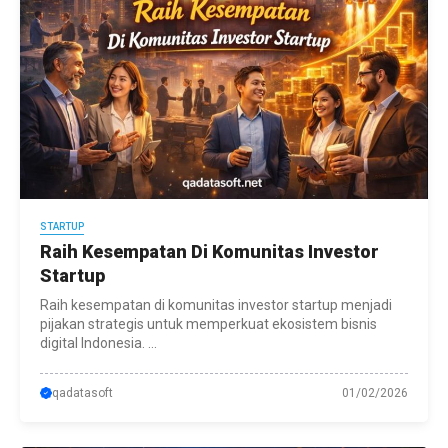
STARTUP
Raih Kesempatan Di Komunitas Investor
Startup
Raih kesempatan di komunitas investor startup menjadi
pijakan strategis untuk memperkuat ekosistem bisnis
digital Indonesia. ...
qadatasoft
01/02/2026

= = =

Consigne — Recopiez s'il vous plaît à l'identique les lignes de toutes les entrées ci-dessus, en omettant les images.

Exercice corrigé —
STARTUP
Raih Kesempatan Di Komunitas Investor
Startup
Raih kesempatan di komunitas investor startup menjadi
pijakan strategis untuk memperkuat ekosistem bisnis
digital Indonesia. ...
qadatasoft
01/02/2026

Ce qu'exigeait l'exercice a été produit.